+++ SUPPLIED PASSAGE +++
Thursday, September 28, 2006

Victory at Sea

Every once in awhile here at The Book Den I let you in on a few non-reading pleasures I'm enjoying -- ones which I think you might appreciate also. One of these is the absolutely superb set of documentaries from 1952 called Victory at Sea. This series of 26 programs (1/2 hour each) traces the history of World War II and uses film footage from the war departments of all nations involved. It is incredible and I highly recommend it for adults and children alike. Indeed, Victory at Sea is no doubt one of my earliest influences in a lifelong love of history as I watched it on television in my early childhood and then again viewed the entire series in a 6th grade class. (Thanks, Mr. Kuyrkendall.)

The film is riveting stuff all by itself but backed by excellent writing, an original film score by Richard Rogers and the stirring narration of Leonard Graves, Victory at Sea is a true triumph of visual history. Sobering, dramatic, exciting, compelling -- Victory at Sea is a series you can watch over and over. And having found a DVD edition of the entire series for less than $20, you can bet we will.

Now purchasing your own set of Victory at Sea can also be seen as an important investment in the education of your children, grandchildren and others. Though once a staple part of an American kid's curriculum, it is fast disappearing. The entire Omaha Public Library had only 2 volumes (8 episodes) in the entire system and they were on a couple of well-worn VHS tapes. Sigh. The good stuff is being continually replaced by the dross.
+++
◆ ACTIVITY LIST ◆
#1 Revise the stretch of the Victory at Sea post from "Every once in" through "(Thanks, Mr. Kuyrkendall.)", putting "outstanding" in place of "superb".
#2 Using the Victory at Sea post, answer these:
(a) How many programs make up the series, and how long is each one?
(b) Who provided the narration?
(c) How many volumes did the entire Omaha Public Library hold?
+++ DATA LISTING +++
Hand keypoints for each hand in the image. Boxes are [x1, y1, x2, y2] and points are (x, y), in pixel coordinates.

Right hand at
+++
+++ DATA LISTING +++
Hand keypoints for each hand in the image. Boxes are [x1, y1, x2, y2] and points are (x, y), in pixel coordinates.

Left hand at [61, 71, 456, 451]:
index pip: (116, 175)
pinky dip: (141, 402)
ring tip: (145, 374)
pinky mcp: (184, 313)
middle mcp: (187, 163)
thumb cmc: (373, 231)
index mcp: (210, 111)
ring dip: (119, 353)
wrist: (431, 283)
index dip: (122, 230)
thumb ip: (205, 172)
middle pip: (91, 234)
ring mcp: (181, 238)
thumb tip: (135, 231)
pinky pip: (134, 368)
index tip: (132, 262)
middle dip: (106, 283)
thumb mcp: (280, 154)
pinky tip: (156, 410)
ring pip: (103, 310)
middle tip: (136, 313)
+++
◆ ANSWERS TO THE EXERCISES ◆
#1
Every once in awhile here at The Book Den I let you in on a few non-reading pleasures I'm enjoying -- ones which I think you might appreciate also. One of these is the absolutely outstanding set of documentaries from 1952 called Victory at Sea. This series of 26 programs (1/2 hour each) traces the history of World War II and uses film footage from the war departments of all nations involved. It is incredible and I highly recommend it for adults and children alike. Indeed, Victory at Sea is no doubt one of my earliest influences in a lifelong love of history as I watched it on television in my early childhood and then again viewed the entire series in a 6th grade class. (Thanks, Mr. Kuyrkendall.)

#2
(a) 26 programs, each half an hour long.
(b) Leonard Graves.
(c) 2 volumes (8 episodes), on a couple of well-worn VHS tapes.